Copy out the lines below word for word, leaving out the pictures.

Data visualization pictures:
====================
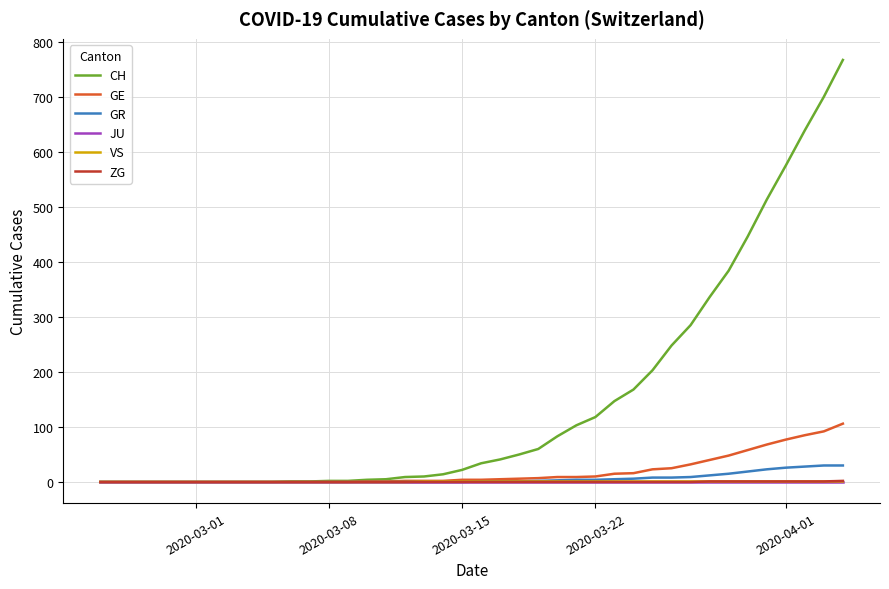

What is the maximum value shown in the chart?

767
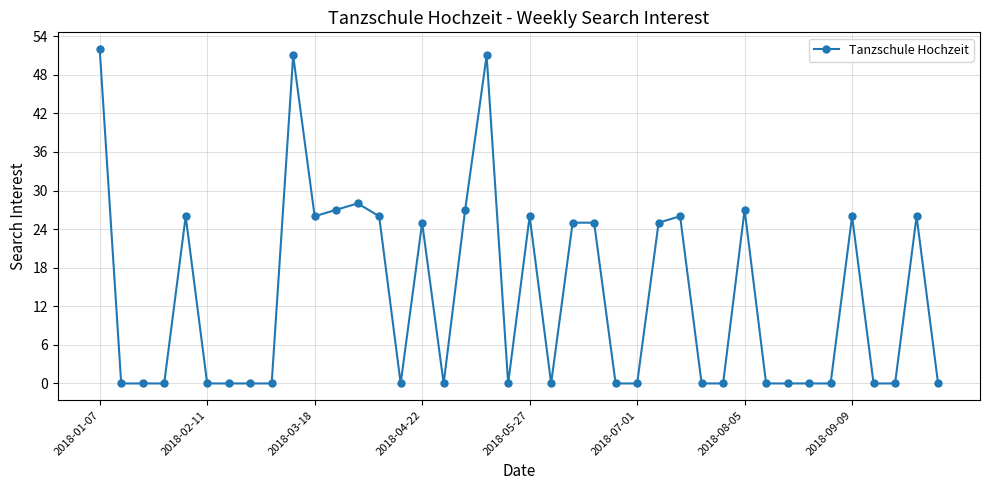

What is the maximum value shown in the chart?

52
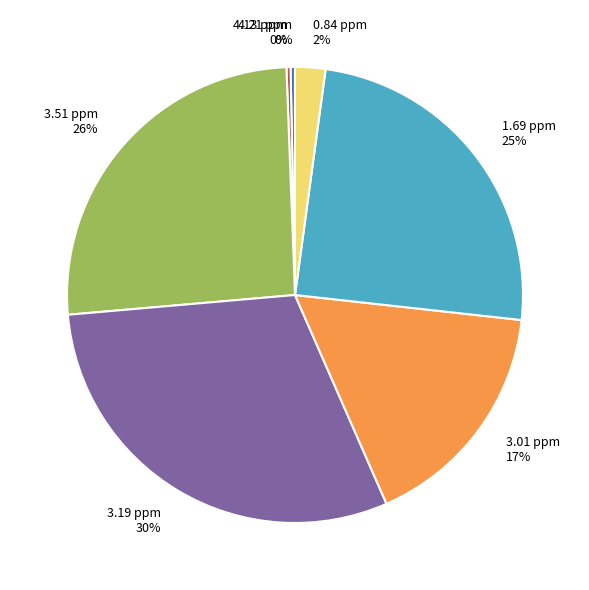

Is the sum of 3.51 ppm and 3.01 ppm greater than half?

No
====================
■ SOLUTION TO THIS TASK
What is the maximum value shown in the chart?

767

What is the maximum value shown in the chart?

52

Is the sum of 3.51 ppm and 3.01 ppm greater than half?

No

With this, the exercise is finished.